Since moving to the Vineyard in 1970, I have never understood that classic from Porgy and Bess, “Summertime and the living is easy.” Summer is by far my most difficult season. For years, I was a waitress in a very busy restaurant. And now I’ve been gardening for a living for at least a quarter of a century. Both professions are extremely stressful during the high season.

The other day I was so tired, hot and miserable that a good cry seemed in order. But I was too dehydrated to form tears. I cracked myself up at the irony.

Recently, I mentioned a few trumpet vines. I would be remiss if I failed to mention the one climbing the stone wall surrounding the four way intersection on Franklin street in Vineyard Haven. In the seventies, I worked for two elderly women who lived there. They were the two remaining daughters of Captain Eldridge of Eldridge Tide and Pilot Book fame.

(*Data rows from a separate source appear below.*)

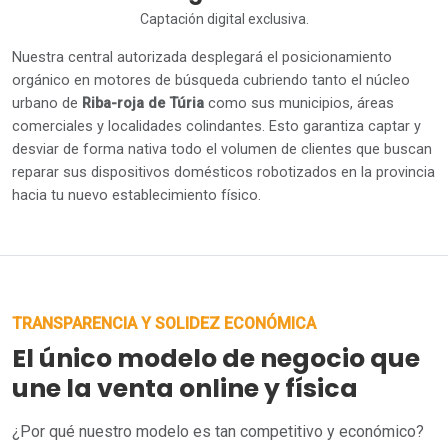
Captación digital exclusiva.
Nuestra central autorizada desplegará el posicionamiento
orgánico en motores de búsqueda cubriendo tanto el núcleo
urbano de
Riba-roja de Túria
como sus municipios, áreas
comerciales y localidades colindantes. Esto garantiza captar y
desviar de forma nativa todo el volumen de clientes que buscan
reparar sus dispositivos domésticos robotizados en la provincia
hacia tu nuevo establecimiento físico.
TRANSPARENCIA Y SOLIDEZ ECONÓMICA
El único modelo de negocio que
une la venta online y física
¿Por qué nuestro modelo es tan competitivo y económico?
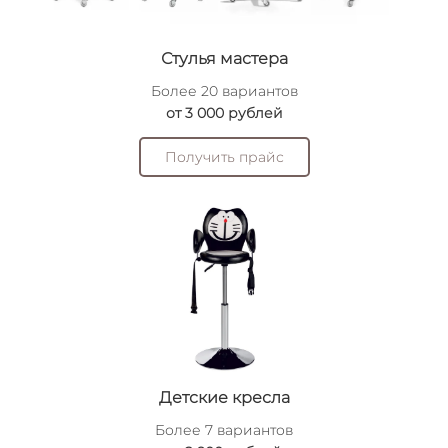
Стулья мастера
Более 20 вариантов
от 3 000 рублей
Получить прайс
Детские кресла
Более 7 вариантов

Mary Macy lived until her 90s and Gratia Harrington made it to 104. I helped in their gardens and cooked supper. Gratia would capture weeds between a hoe and her cane, then give them a quick toss over her head. My job was to follow along behind picking them up.

Back to summer stress, briefly. Why do people insist on walking or running two abreast, wearing ear buds and with their backs to the traffic? I learned to walk on the left, facing traffic when I was five years old. I’m pretty sure Earl J. Hyatt Elementary School in Rew, Pa. was not unique in teaching that valuable safety lesson.

The wineberries are out in force. I know they are considered an invasive but they are delicious and, by far, my favorite berry. They never make it into the house. My friend, Tom Chakas, sent me the proper name of that berry some time ago. I promptly forgot it. He’s somewhere in California. If you read this, Tom, please refresh my memory.

Oddly, I had a few gladiolas come back over the winter. I had missed a few in the annual fall digging. No matter, they lived. The ones I dug and stored were lost. Go figure.

There have been some interesting successes in the perennial beds. I started some old fashioned hollyhocks in January. They are a biennial so I expected them to bloom next year. Wonder of wonders, they went ahead and put on a show this year.

There are many glass half full days if only I paid more attention. I am pleased with my broccoli this year. I always grow the open pollinated heirloom De Cicco. It makes a small floret as opposed to a big head like the store-bought ones. There are many of them, however. Daily picking is a must so they do not flower and seed too quickly.

This is a good subject — the importance of dead heading. A flower’s sole purpose in life is to reproduce. Once the bloom fades, seeds will form. The plant’s job is now done and it will not continue to put out as many flowers. We dead head to trick the plant into producing more.

There are some benefits to neglecting some garden tasks. I mistook pole beans for the bush variety and didn’t provide any support for the vines. Luckily, I also did not weed in a timely fashion. They quickly grew chest high. Just right, it seems, to support the beans. There you have it. Why on earth would a sensible person run for President? I simply do not have, let’s call it, a lust for power. I’m not even fond of bossing around my tiny crew on the job sites.

First of all, our whole democratic process has been hijacked by big bucks and special interest. For example, Ted Cruz has raised 38 million dollars of which 34 million came from just four people. People, it seems, who are big in the Texas fracking industry.

Secondly, who wants their sordid pasts unleashed all over the news wires? I especially hate how the candidates say what they think you want to hear. We never know what they really think.

I guess that’s the beauty of Donald Trump. He’s saying what many of them think!